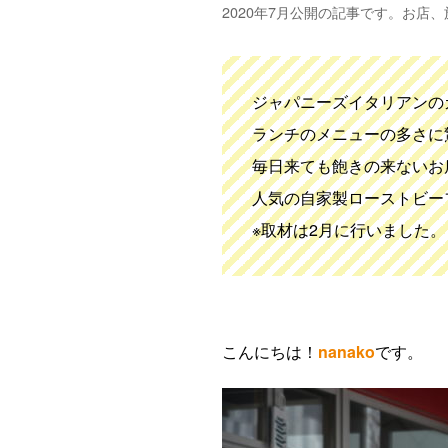
2020年7月公開の記事です。お店
ジャパニーズイタリアンのカ
ランチのメニューの多さに
毎日来ても飽きの来ないお
人気の自家製ローストビー
※取材は2月に行いました。
こんにちは！
nanako
です。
════
Find the line that contains "ランチのメニューの多さに" in the data above. Reproduce it and every later line exactly, through the last one.

■ **Reply to the task**
ランチのメニューの多さに
毎日来ても飽きの来ないお
人気の自家製ローストビー
※取材は2月に行いました。
こんにちは！
nanako
です。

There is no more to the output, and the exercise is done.